There are more and more of them.
The first Olympic marathon in Athens in 1896 involved 17 athletes. The winner, then, covered the 42-kilometre distance in 2:58:50 - today a respectable time, but almost an hour worse than the fastest marathon runners of today.
Also, we now understand a lot more about the phenomenon of long-distance running from a scientific point of view, from the effects on health to psychological motivation.
The vast majority of marathon runners do not expect to win Olympic medals or have their names commemorated in sports history books. Training alone, however, takes up a lot of time, energy and energy, and the race itself is excruciating even for the champions.
Despite all this, the number of marathon runners in the USA, for example, has increased by 255% since 1980 and the number of entries for the London Marathon and the Alton Towers Half Marathon has grown every year (there are now nearly a quarter of a million runners, compared to just 50,000 places).
To give you an example, 1,298,725 people completed the marathon distance worldwide in 2018.
For health - including mental health
The most obvious reasons why people are drawn to 'marathon running' are clear - the positive effects of running on physical and mental health.
Of course, some people worry about whether the rigours of training and exhausting competitions will harm their bodies, especially if you're ill-equipped. But it seems that the health benefits more than outweigh the risks when training properly.
The benefits of losing weight and keeping your cardiovascular system in check are well known, but research is constantly revealing more and more benefits of long-distance running.
For example, marathons reduce the age of your arteries and also seem to improve cognitive brain function and eye health (as shown in a recent study by scientists from the University of Augsburg in Germany).
Are women better runners?
Research shows that women are better at keeping up with the pace of running over the marathon distance than men.
Jens Andersen, a marathon runner and statistician at the Copenhagen Business School in Copenhagen, collected data from 131 marathons and studied the degree to which runners of both sexes slowed down over the course.

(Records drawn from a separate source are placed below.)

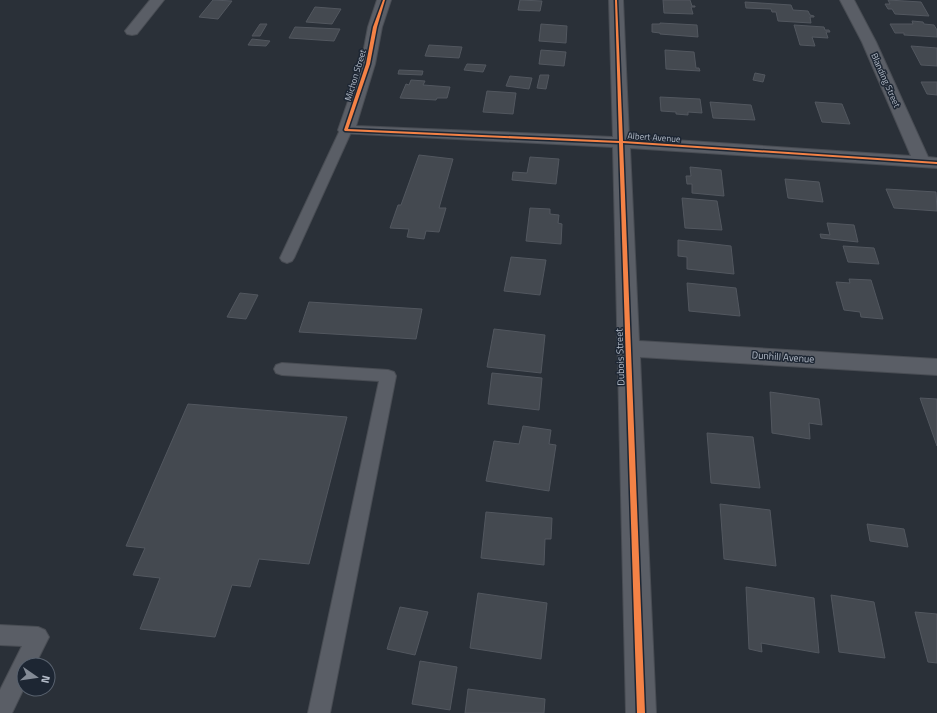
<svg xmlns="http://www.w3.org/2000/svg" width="937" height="713" font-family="'Titillium Web',sans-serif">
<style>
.building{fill:#444950;stroke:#52575f}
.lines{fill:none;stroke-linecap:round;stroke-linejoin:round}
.service-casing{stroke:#484c53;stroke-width:2}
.minor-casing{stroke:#484c53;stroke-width:2}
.service{fill:#5a5e66;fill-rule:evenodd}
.minor{fill:#5a5e66;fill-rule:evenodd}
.cycleway-casing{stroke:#1d2633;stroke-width:3}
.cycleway{fill:#f48246;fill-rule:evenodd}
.labels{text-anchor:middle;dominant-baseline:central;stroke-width:3;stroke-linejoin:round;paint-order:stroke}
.far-street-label{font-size:9px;fill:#b4bcc9;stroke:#1d2633}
.street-label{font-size:10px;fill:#b4bcc9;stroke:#1d2633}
</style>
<rect width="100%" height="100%" fill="#2a3038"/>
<g class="building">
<path d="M213 0 232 1 218 19 199 17Z"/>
<path d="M520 0 542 1 540 11 518 10Z"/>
<path d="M663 0H690L692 6H695V7H691L693 14 664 13Z"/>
<path d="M888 0 921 2 929 16 895 14 892 9H888L885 4H890Z"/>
<path d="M745 2 791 5 793 10 808 11 810 15 814 16V17H810L811 23 778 21 776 12H772L771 9 746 8Z"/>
<path d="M315 7 341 9 332 24 306 22Z"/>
<path d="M912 21 923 22 924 24 934 25 937 30V37L904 35V33H895L890 24H913Z"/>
<path d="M660 23 697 25 698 37 660 34V33L652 32V24H660Z"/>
<path d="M260 24H267L260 36H252Z"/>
<path d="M541 24 567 26 566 43 539 41Z"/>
<path d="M794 25 824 27 825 30H829L830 32H826L828 38 812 37 815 46 800 45Z"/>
<path d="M295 27 340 29 334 41 289 38Z"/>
<path d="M252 39 270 41 266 46 248 45Z"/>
<path d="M429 45 462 47 459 58 425 56Z"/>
<path d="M911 46 937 48V66L921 65Z"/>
<path d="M541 50 566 52 564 66 539 64Z"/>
<path d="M665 50 694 52 696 68H699L700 71 666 69Z"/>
<path d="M467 64 486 65 483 72 464 70Z"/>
<path d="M399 70 423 71 422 75 398 74Z"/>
<path d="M755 73 765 75 763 82 753 80Z"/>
<path d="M540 75H549L546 89 537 88Z"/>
<path d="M510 76 532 78 529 89 506 86Z"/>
<path d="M411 80 425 81 423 85 450 87 447 98H437L436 100 400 98 406 84 409 85Z"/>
<path d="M921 82H937V95L927 94Z"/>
<path d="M487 91 516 93 513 114 483 112Z"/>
<path d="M660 97 700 99 702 113 688 112V115L676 114V112L661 111Z"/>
<path d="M710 102 751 105 755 120 713 118Z"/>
<path d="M815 102 842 104 850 124 822 122Z"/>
<path d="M419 155 453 159 439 208H446L439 232 426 231 424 239 407 237 409 229 390 228 398 205H401Z"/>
<path d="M530 157 559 159 556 184 512 180 513 172 527 173Z"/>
<path d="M690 167 721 170 724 196 692 193V184H687L686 176H691Z"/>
<path d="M785 179 819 182 823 202 788 198Z"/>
<path d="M886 189 936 192 937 211 894 208Z"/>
<path d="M682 198 717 201 722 230 685 228Z"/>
<path d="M530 208 550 209V214L559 215 558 223 562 224 561 244 526 241Z"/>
<path d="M827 223 854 225 858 242 821 238 820 234 830 235Z"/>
<path d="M678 240 731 246 734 274 687 269V257L678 256Z"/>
<path d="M843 246 874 248 879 264 848 262Z"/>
<path d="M511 257 546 260 540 295 504 291Z"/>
<path d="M849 279 871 280 883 319 861 317 860 312 844 310 836 282 850 283Z"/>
<path d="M687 283 736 288 740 316 689 311Z"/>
<path d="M240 293 258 295 246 319 227 317Z"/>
<path d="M309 302 422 309 416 339 299 332Z"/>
<path d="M494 329 545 335 541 373 487 367Z"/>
<path d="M492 373 542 378 539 410 488 404Z"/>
<path d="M770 392 819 399 822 425 809 423 810 439 772 433Z"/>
<path d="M920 398 937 399V446Z"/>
<path d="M188 404 347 417 309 564 259 559 250 587 232 585 215 637 140 629 160 578 133 575 145 548 126 546Z"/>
<path d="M523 426 551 430 549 444 556 445 549 491 486 481 494 441 519 444Z"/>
<path d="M707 433 753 437 760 488 711 483Z"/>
<path d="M720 504 770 510 776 566 724 559Z"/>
<path d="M486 512 552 518 551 539H545L544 565 481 558Z"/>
<path d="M867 524 904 529 908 547 870 541Z"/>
<path d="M746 587 814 598 819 653 761 643 762 652 749 649Z"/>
<path d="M478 593 547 603 541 659 470 648Z"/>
<path d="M831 595 874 602 885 658 839 652Z"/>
<path d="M400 607 428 612 415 655 387 649Z"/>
<path d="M915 612 937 614V663L928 662Z"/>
<path d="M420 661 457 667 450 710 412 704Z"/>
<path d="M468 689 545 699 544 713H465Z"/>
</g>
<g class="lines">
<defs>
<g id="service">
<path d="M346 126 350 127 352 130 294 258 292 261 287 263 282 261 280 258 340 130 342 127Z"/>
<path d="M282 363 388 370 394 372 396 376 330 713H308L379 381 282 375 276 373 274 369 276 365Z"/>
<path d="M0 625 38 627 45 630 49 637 35 665H24V688L12 713H0V690L22 646 0 645Z"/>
</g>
<g id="minor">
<path d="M150 0H164L137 34 132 35 127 34 125 31Z"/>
<path d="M377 0H391L382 27 375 64 356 126 613 137 609 0H623L629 137 911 156 862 42 840 0H854L876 42 928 157 937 158V168L630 148 639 341 937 359V375L640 357 656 713H626L613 147 340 133 338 130 361 64 368 27Z"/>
</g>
</defs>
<use href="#service" class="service-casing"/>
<use href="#minor" class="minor-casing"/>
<use href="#service" class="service"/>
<use href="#minor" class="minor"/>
<defs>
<path id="cycleway" d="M383 0H385L377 27 370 64 348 129 619 141 615 0H617L623 141 937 162V164L623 143 645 713H637L619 143 345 131 344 130 366 64 373 27Z"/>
</defs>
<use href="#cycleway" class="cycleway-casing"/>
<use href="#cycleway" class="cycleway"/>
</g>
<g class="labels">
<g class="far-street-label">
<text transform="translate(355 75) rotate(-73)">Michon Street</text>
<text transform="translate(886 80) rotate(66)">Blanding Street</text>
<text transform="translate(654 137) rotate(4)">Albert Avenue</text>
</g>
<g class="street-label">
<text transform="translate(620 357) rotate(-92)">Dubois Street</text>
<text transform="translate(783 357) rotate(4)">Dunhill Avenue</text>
</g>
</g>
<g transform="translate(36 677) rotate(103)"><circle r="19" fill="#1d2633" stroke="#59626f"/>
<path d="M0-3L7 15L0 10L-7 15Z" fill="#848b96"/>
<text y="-6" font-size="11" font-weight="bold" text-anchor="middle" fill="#b4bcc9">N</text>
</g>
</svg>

The men's speed dropped more sharply during the deceleration period.
Although men tend to perform better than women in marathons, women may have an advantage over ultra-long runs due to the fact that they have more aerobic ('slow') muscle fibres, which help them cope better with fatigue.
Drunk from running
Finally, the last often-cited motivating factor for long-distance runners is that special sensation known as 'runner's euphoria' (a state of particular elation, similar to mild intoxication, seen in athletes during prolonged physical activity, resulting in an increased resistance to pain and fatigue), that is the real pleasure of running. So what goes on in the brains of marathon runners?
Endorphin hormones are thought to play a role, but the tranquil state of quiet joy that some people report may be due to elevated levels of endocannabinoids in the blood.
As a result, during a long-distance run, the brain may weaken or erase the memory of pain.